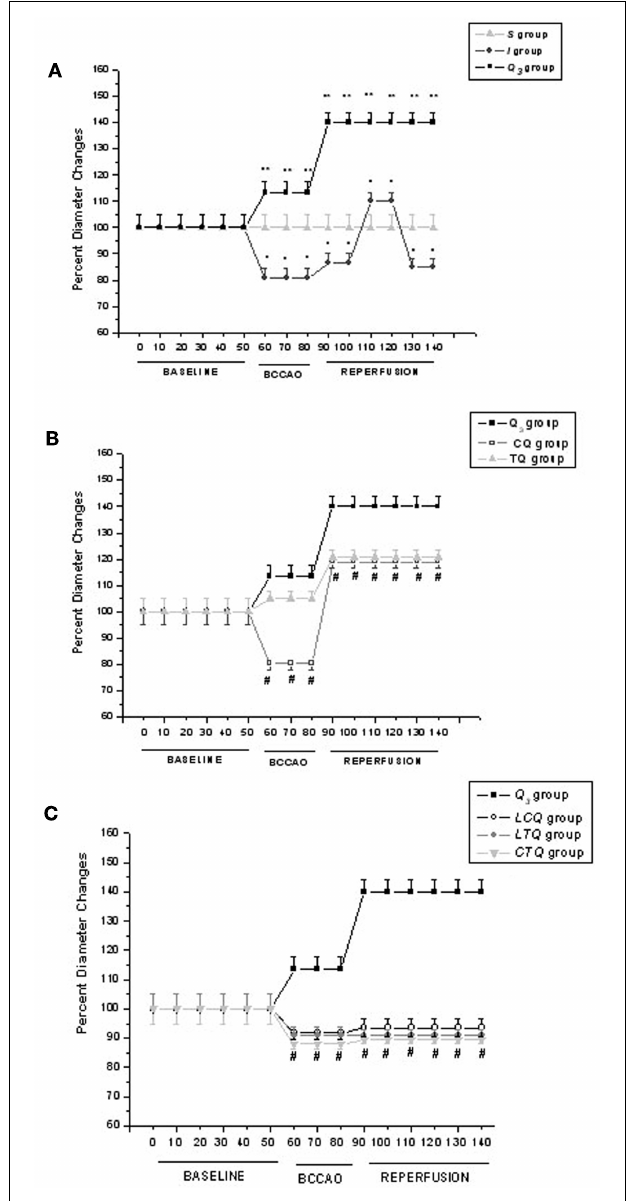
FIGURE 1 |Time course plots of diameter changes in the experimental groups. (A) Diameter changes of order 2 arterioles, expressed as percent of baseline, under baseline conditions and during BCCAO and reperfusion in sham-operated group (S), in ischemic group (I) and in quercetin (5.0mg/Kg b.w.) treated group (Q 3 ); (B) Diameter changes of order 2 arterioles, expressed as percent of baseline, under baseline conditions and during BCCAO and reperfusion in quercetin (5.0mg/Kg b.w.) treated group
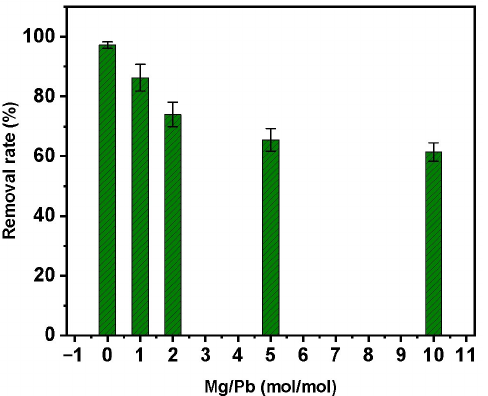
Figure 12. Pb 2+ removal rate at different concentrations of Mg 2+ . (Experimental conditions: pH = 6, MnO 2 /Mxene composite films 12 mg, solution volume 100 mL, C Pb 2 + = 30 mg/L, 25 ◦ C).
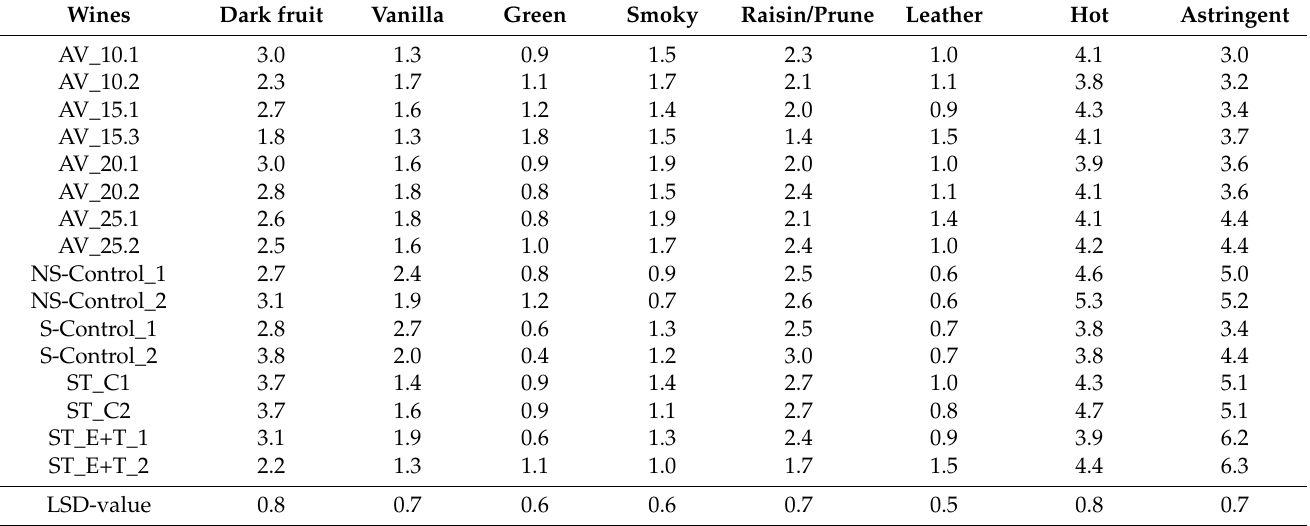
Table 5. Overall means and Fisher’s least significant difference (LSD) values for significant panel 2 descriptive analysis attributes (n =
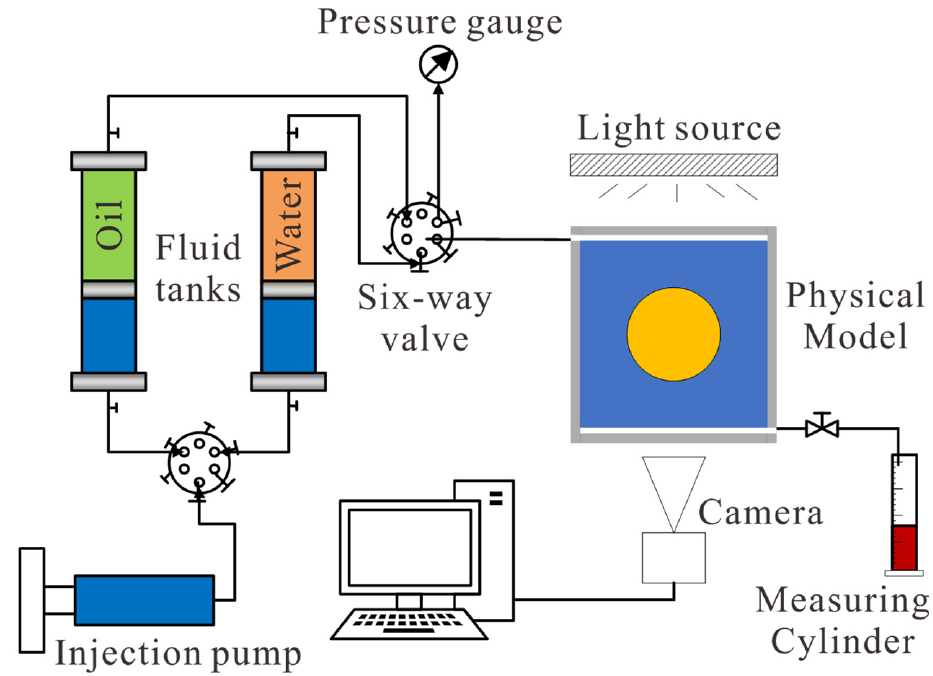
Figure 3. Schematic of the experiment setup.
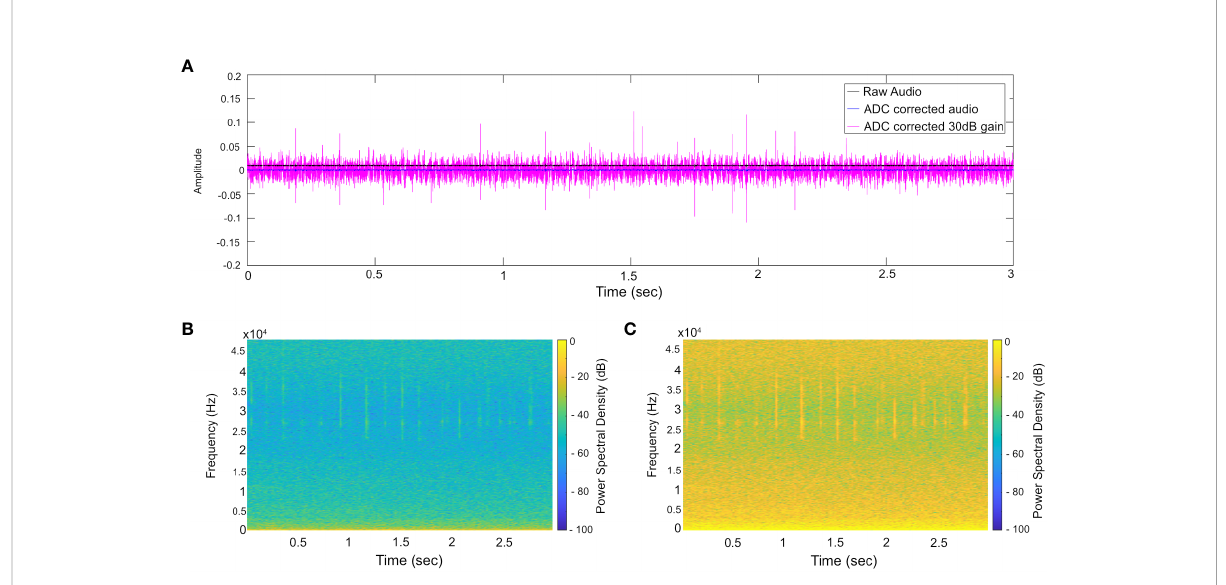
FIGURE 4 Conditioning applied to COMPASS acoustic fi les, using exemplar data containing echolocation clicks. (A) time domain showing raw data (black line) with positive bias (+0.01), corrected data (blue line), and data after application of 30 dB gain (magenta). (B) Raw spectrogram without bias correction, or gain. Clicks are only faintly visible. (C) Spectrogram after bias and application of a gain, emphasizing spectral content of which the model will detect ensuring consistency with the other data sources being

· · · · · · ·

▶ Goal of the exercise
An exact copy is needed of the stretch above that opens with the line containing "Table 5. Overall" and closes with the line containing "Figure 3. Schematic of the experiment setup."; the pictures are not part of it.

▶ Answer box
Table 5. Overall means and Fisher’s least significant difference (LSD) values for significant panel 2 descriptive analysis attributes (n =
Figure 3. Schematic of the experiment setup.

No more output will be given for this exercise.